Untuk Simalungun, katanya, distribusi BBM meningkat 6% menjadi 106% dan dalam seminggu terakhir distribusi BBM mencapai 121%, dengan total distribusi dari tanggal 6 hingga 11 Desember mencapai 120%.

 

Ia menyampaikan, kelangkaan bahan bakar minyak yang terjadi di beberapa daerah Sumatera Utara belakangan ini disebabkan oleh kapal yang tidak mampu bersandar di pelabuhan minyak tengah laut, sebelum terjadinya bencana banjir dan tanah longsor.

“Di tanggal 25 November 2025, kapal kami tidak berhasil berlabuh di titik pusat di tengah laut akibat kondisi cuaca sebelum bencana terjadi,” ujar Vifki.

“Kapal baru dapat berlabuh pada tanggal 27-28 November 2025, meskipun hanya kapal kecil bantuan yang bisa masuk ke pelabuhan,” katanya menambahkan.

Ia menjelaskan, pasokan bahan bakar minyak untuk wilayah Simalungun disalurkan melalui Depot yang berada di Kota Pematangsiantar, yang dikirim menggunakan Kereta Api dari Pelabuhan Belawan.

“Memang di Belawan pada saat itu terjadi keterlambatan pasokan, sehingga kami harus meminta pasokan dari Dumai, Sibolga, dan Lhokseumawe,” katanya.

Namun, ternyata terjadi bencana yang menyebabkan jalan di Kota Sibolga terputus.

Sibolga selama ini menjadi penyuplai 20 persen lebih bahan bakar minyak untuk Sumatera Utara, terutama

wilayah perbatasan di Kabupaten Toba, Tapanuli Utara, dan Humbang Hasundutan. Sisanya, diperoleh dari Pematangsiantar dan Belawan.

 

“Karena jalan di Tapanuli Tengah terputus, maka pendistribusian BBM dari Sibolga tidak bisa dilakukan ke mana-mana. Akibat putusnya jalan tersebut menyebabkan kekurangan BBM,” ujar Vifki.

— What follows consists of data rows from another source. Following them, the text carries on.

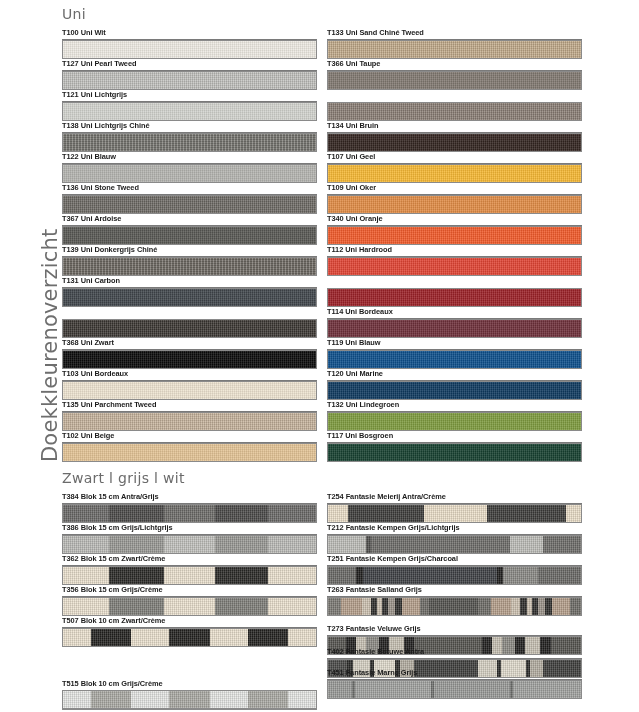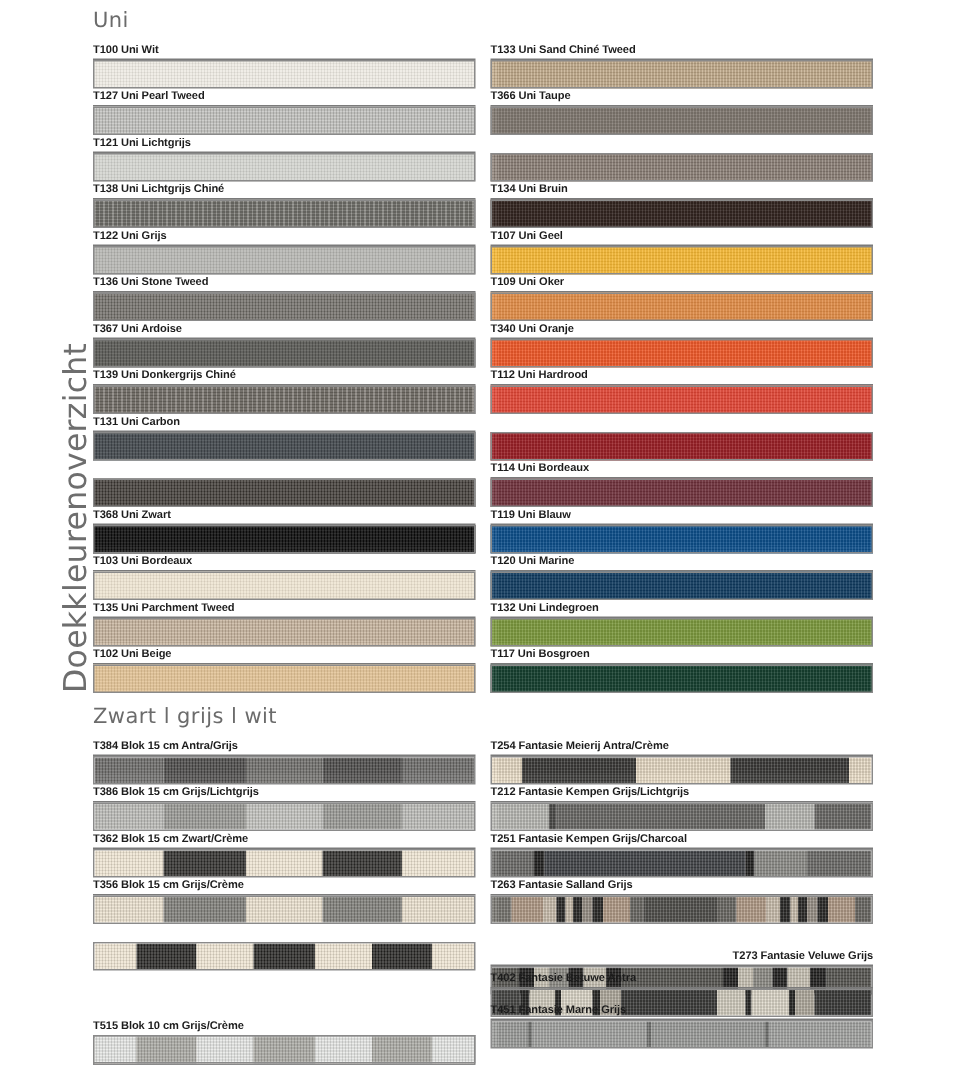--- a/index.html
+++ b/index.html
@@ -92,21 +92,21 @@
             <div class="weave"></div>
           </div>
         </div>
         <div class="row" style="top: 93px;">
           <div class="label">T138 Uni Lichtgrijs Chiné</div>
           <div class="swatch" style="background: rgb(126, 125, 119);">
             <div class="weave" style="background-image: repeating-linear-gradient(90deg, rgba(255, 255, 255, 0.16) 0px, rgba(255, 255, 255, 0.16) 1px, rgba(0, 0, 0, 0.12) 1px, rgba(0, 0, 0, 0.12) 3px), repeating-linear-gradient(0deg, rgba(255, 255, 255, 0.1) 0px, rgba(255, 255, 255, 0.1) 1px, rgba(0, 0, 0, 0.1) 1px, rgba(0, 0, 0, 0.1) 2px);"></div>
           </div>
         </div>
         <div class="row" style="top: 124px;">
-          <div class="label">T122 Uni Grijs</div>
+          <div class="label">T122 Uni Blauw</div>
           <div class="swatch" style="background: rgb(180, 180, 176);">
             <div class="weave"></div>
           </div>
         </div>
         <div class="row" style="top: 155px;">
           <div class="label">T136 Uni Stone Tweed</div>
           <div class="swatch" style="background: rgb(110, 107, 101);">
             <div class="weave" style="background-image: repeating-linear-gradient(90deg, rgba(255, 255, 255, 0.13) 0px, rgba(255, 255, 255, 0.13) 1px, rgba(0, 0, 0, 0.09) 1px, rgba(0, 0, 0, 0.09) 2px), repeating-linear-gradient(0deg, rgba(255, 255, 255, 0.09) 0px, rgba(255, 255, 255, 0.09) 1px, rgba(0, 0, 0, 0.08) 1px, rgba(0, 0, 0, 0.08) 2px);"></div>
           </div>
         </div>
@@ -292,20 +292,21 @@
               <i style="background: rgb(237, 227, 208); width: 18%;"></i>
               <i style="background: rgb(128, 127, 122); width: 22%;"></i>
               <i style="background: rgb(237, 227, 208); width: 20%;"></i>
               <i style="background: rgb(128, 127, 122); width: 21%;"></i>
               <i style="background: rgb(237, 227, 208); width: 19%;"></i>
             </div>
             <div class="weave" style="background-image: repeating-linear-gradient(90deg, rgba(255, 255, 255, 0.13) 0px, rgba(255, 255, 255, 0.13) 1px, rgba(0, 0, 0, 0.09) 1px, rgba(0, 0, 0, 0.09) 2px), repeating-linear-gradient(0deg, rgba(255, 255, 255, 0.09) 0px, rgba(255, 255, 255, 0.09) 1px, rgba(0, 0, 0, 0.08) 1px, rgba(0, 0, 0, 0.08) 2px);"></div>
           </div>
         </div>
         <div class="row" style="top: 124px;">
+          <div class="label">T507 Blok 10 cm Zwart/Crème</div>
           <div class="swatch">
             <div class="bands">
               <i style="background: rgb(237, 227, 208); width: 11%;"></i>
               <i style="background: rgb(35, 34, 32); width: 16%;"></i>
               <i style="background: rgb(237, 227, 208); width: 15%;"></i>
               <i style="background: rgb(35, 34, 32); width: 16%;"></i>
               <i style="background: rgb(237, 227, 208); width: 15%;"></i>
               <i style="background: rgb(35, 34, 32); width: 16%;"></i>
               <i style="background: rgb(237, 227, 208); width: 11%;"></i>
             </div>
@@ -405,21 +406,21 @@
               <i style="background: rgb(207, 195, 178); width: 1.76991%;"></i>
               <i style="background: rgb(46, 45, 43); width: 2.65487%;"></i>
               <i style="background: rgb(156, 148, 138); width: 2.65487%;"></i>
               <i style="background: rgb(46, 45, 43); width: 2.65487%;"></i>
               <i style="background: rgb(183, 160, 140); width: 7.07965%;"></i>
               <i style="background: rgb(110, 108, 103); width: 4.42478%;"></i>
             </div>
             <div class="weave" style="background-image: repeating-linear-gradient(90deg, rgba(255, 255, 255, 0.13) 0px, rgba(255, 255, 255, 0.13) 1px, rgba(0, 0, 0, 0.09) 1px, rgba(0, 0, 0, 0.09) 2px), repeating-linear-gradient(0deg, rgba(255, 255, 255, 0.09) 0px, rgba(255, 255, 255, 0.09) 1px, rgba(0, 0, 0, 0.08) 1px, rgba(0, 0, 0, 0.08) 2px);"></div>
           </div>
         </div>
-        <div class="row" style="top: 140px; text-align: right;">
+        <div class="row" style="top: 132px;">
           <div class="label">T273 Fantasie Veluwe Grijs</div>
           <div class="swatch">
             <div class="bands">
               <i style="background: rgb(85, 84, 79); width: 7%;"></i>
               <i style="background: rgb(32, 31, 30); width: 4%;"></i>
               <i style="background: rgb(200, 194, 180); width: 4%;"></i>
               <i style="background: rgb(140, 138, 132); width: 5%;"></i>
               <i style="background: rgb(32, 31, 30); width: 4%;"></i>
               <i style="background: rgb(200, 194, 180); width: 6%;"></i>
               <i style="background: rgb(32, 31, 30); width: 4%;"></i>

Ia menambahkan, akibat gangguan akses jalan, sejumlah mobil tangki terjebak di Aceh Tamiang dan Tapanuli Tengah, namun kini seluruhnya telah berhasil dievakuasi pada 6 Desember 2025.

“Untuk bahan bakar minyak di Kabupaten Simalungun saat ini disuplai dari Pematangsiantar. Namun, Depot Pematangsiantar memiliki batasan, sehingga harus membantu wilayah Taput,” katanya.